Residents oppose apartments on Statesville Boulevard

Published 12:00 am Tuesday, December 1, 2009

By Mark Wineka
mwineka@salisburypost
Residents in the Milford Hills and Meadowbrook neighborhoods are mobilizing against plans for a 104-unit apartment complex at 1229 Statesville Blvd.
“There’s a lot of opposition to that thing,” Lenny Wolfe, a Milford Hills resident, said Monday.
Many neighbors plan to attend a Salisbury Planning Board hearing related to the project at 4 p.m. today. The Planning Board meets at City Hall, 217 S. Main St.
“Three-story apartments would be right out our back door,” said John Whitfield, whose home on Wiltshire Place backs up to the 6-acre site, which was originally proposed for a medical/office park.
Representatives with Crosland Properties of Charlotte met with neighbors March 9 at Milford Hills Baptist Church to discuss plans for what it describes as “workforce housing.”
Workforce housing is targeted to families earning 60 percent or less of the area’s median income.
The area median income for Rowan County is $64,100. The developer says targeted families are employed but earning $38,460 or less.

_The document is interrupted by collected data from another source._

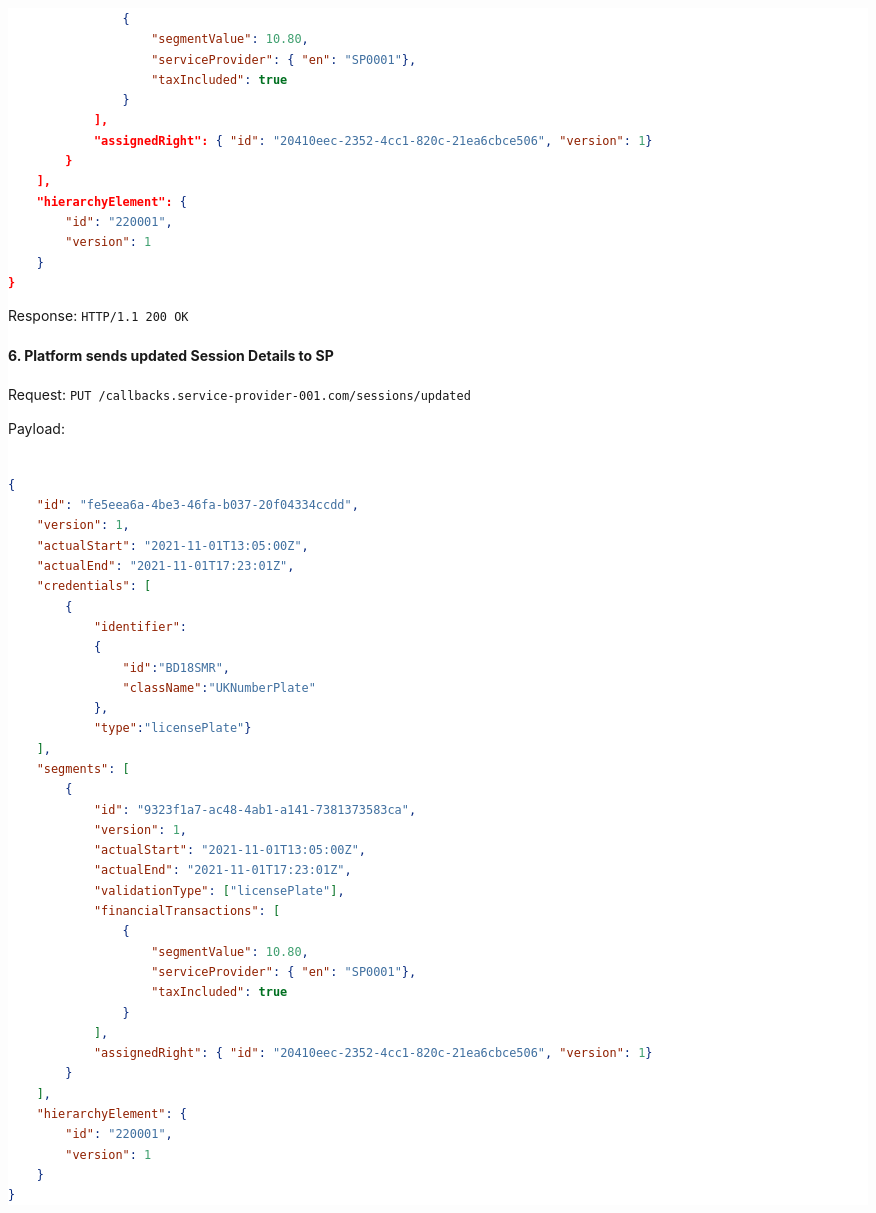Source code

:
 ``` json
                {
                    "segmentValue": 10.80,
                    "serviceProvider": { "en": "SP0001"},
                    "taxIncluded": true
                }
            ],
			"assignedRight": { "id": "20410eec-2352-4cc1-820c-21ea6cbce506", "version": 1}
        }
    ],
    "hierarchyElement": {
        "id": "220001",
        "version": 1
    }
}

```

Response: `HTTP/1.1 200 OK`

#### 6. Platform sends updated Session Details to SP
Request: `PUT /callbacks.service-provider-001.com/sessions/updated`

Payload:
``` json

{
    "id": "fe5eea6a-4be3-46fa-b037-20f04334ccdd",
    "version": 1,
    "actualStart": "2021-11-01T13:05:00Z",
    "actualEnd": "2021-11-01T17:23:01Z",
    "credentials": [
        {
            "identifier":
            {
                "id":"BD18SMR", 
                "className":"UKNumberPlate"
            },
            "type":"licensePlate"}
    ],
    "segments": [
        {
            "id": "9323f1a7-ac48-4ab1-a141-7381373583ca",
            "version": 1,
            "actualStart": "2021-11-01T13:05:00Z",
            "actualEnd": "2021-11-01T17:23:01Z",
            "validationType": ["licensePlate"],
            "financialTransactions": [
                {
                    "segmentValue": 10.80,
                    "serviceProvider": { "en": "SP0001"},
                    "taxIncluded": true
                }
            ],
			"assignedRight": { "id": "20410eec-2352-4cc1-820c-21ea6cbce506", "version": 1}
        }
    ],
    "hierarchyElement": {
        "id": "220001",
        "version": 1
    }
}

```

“Tenants are often employed as entry-level teachers, firemen, police officers, teacher aides, medical technicians and retail or hospitality workers,” Crosland stated in its March 9 presentation.
The proposed rents for “Grants Creek Crossing Apartments” would range from $470 to $800 a month, depending on the income of the tenant or household size.

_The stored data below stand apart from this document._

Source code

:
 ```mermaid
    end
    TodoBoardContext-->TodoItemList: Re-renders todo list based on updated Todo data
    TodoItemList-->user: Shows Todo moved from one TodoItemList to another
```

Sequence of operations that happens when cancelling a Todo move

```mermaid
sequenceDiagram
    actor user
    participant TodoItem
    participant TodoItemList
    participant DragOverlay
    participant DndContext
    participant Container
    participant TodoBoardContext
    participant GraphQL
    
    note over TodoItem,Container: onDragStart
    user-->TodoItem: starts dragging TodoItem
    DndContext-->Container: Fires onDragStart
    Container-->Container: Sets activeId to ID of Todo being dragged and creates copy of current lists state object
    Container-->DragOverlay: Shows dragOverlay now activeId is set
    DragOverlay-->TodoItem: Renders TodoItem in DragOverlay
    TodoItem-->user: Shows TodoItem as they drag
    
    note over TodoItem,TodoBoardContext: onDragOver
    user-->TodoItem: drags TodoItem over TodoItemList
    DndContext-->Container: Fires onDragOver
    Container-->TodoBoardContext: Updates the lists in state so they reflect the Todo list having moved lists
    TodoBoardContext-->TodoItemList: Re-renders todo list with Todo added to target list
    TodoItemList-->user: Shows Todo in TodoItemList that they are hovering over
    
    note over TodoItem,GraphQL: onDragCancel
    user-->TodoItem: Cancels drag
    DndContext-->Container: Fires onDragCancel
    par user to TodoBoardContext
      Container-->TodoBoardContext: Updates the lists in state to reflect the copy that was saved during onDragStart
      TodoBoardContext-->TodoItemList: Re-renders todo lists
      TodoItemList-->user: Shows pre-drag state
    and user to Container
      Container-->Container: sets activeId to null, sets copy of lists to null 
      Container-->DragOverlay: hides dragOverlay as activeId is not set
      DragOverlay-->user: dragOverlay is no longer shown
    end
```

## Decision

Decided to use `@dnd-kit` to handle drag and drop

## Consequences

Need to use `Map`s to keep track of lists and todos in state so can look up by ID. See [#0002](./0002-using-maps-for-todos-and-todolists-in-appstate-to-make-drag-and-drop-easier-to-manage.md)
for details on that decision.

But nearby residents opposing the project describe it as “low-income” apartments not suited for their office-residential area.
They say they oppose the apartment project because it will worsen traffic on Statesville Boulevard, it’s inconsistent with the building scale of the rest of the area, it will create “an unsightly entrance” to the neighborhood, and it will devalue surrounding properties.

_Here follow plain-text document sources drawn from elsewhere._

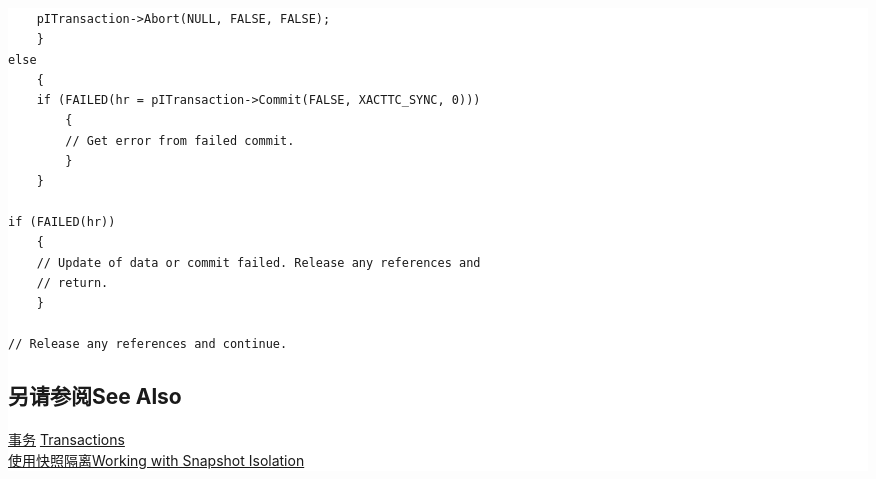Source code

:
 ```  
    pITransaction->Abort(NULL, FALSE, FALSE);  
    }  
else  
    {  
    if (FAILED(hr = pITransaction->Commit(FALSE, XACTTC_SYNC, 0)))  
        {  
        // Get error from failed commit.  
        }  
    }  
  
if (FAILED(hr))  
    {  
    // Update of data or commit failed. Release any references and  
    // return.  
    }  
  
// Release any references and continue.  
```  
  
## <a name="see-also"></a><span data-ttu-id="a8d60-172">另请参阅</span><span class="sxs-lookup"><span data-stu-id="a8d60-172">See Also</span></span>  
 <span data-ttu-id="a8d60-173">[事务](transactions.md) </span><span class="sxs-lookup"><span data-stu-id="a8d60-173">[Transactions](transactions.md) </span></span>  
 [<span data-ttu-id="a8d60-174">使用快照隔离</span><span class="sxs-lookup"><span data-stu-id="a8d60-174">Working with Snapshot Isolation</span></span>](../native-client/features/working-with-snapshot-isolation.md)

“I think Milford Hills will just start to deteriorate,” Whitfield said. “… This has always been our worst nightmare.”
Opponents went door to door over the past week and circulated their concerns about the project and the need to show up for today’s hearing.
Milbrook Medical Park LLC, the owner, is seeking a Conditional District to replace a previously approved “special” district, when a 2004 site plan for the property was approved to be a medical park.
The proposed modification seeks to remove the S-district and replace it with the Conditional District to allow multi-family housing.
Whitfield said he and others had no problems with a medical park because such a development would have no weekend or evening traffic.
Whitfield said he could even live with a residential development such as Castlewood, which would have one-story residences and individual owners who would take care of their properties.
Grants Creek Crossing Apartments would include seven three-story buildings for apartments, according to plans. Two- and three-bedroom units would be available. The project would have on-site management and a clubhouse.
Other amenities would include a playground, covered picnic areas, a gazebo and open green space, the developer has reported.
“Still, it’s low-rent,” Wolfe said.
Proposed financing for the project would include federal and state tax credits through the N.C. Housing Finance Agency.
Crosland says the apartment proposal is consistent with the Salisbury Vision 2020 comprehensive plan, directly supporting many of the vision statements and contradicting none. It also is consistent with the city’s growth strategy and located within a “primary growth area,” according to the developer.
Crosland has considerable experience building workforce housing and tax credit, multi-family residential projects.
Crosland says it would connect the apartments to the existing greenway and upgrade sidewalk and streetscape along 300 feet of Statesville Boulevard.
The property is located across from Johnny’s Amoco. Longtime Salisbury residents remember it as the Kirkpatrick horse farm. The old farmhouse was moved off the property a couple of years ago.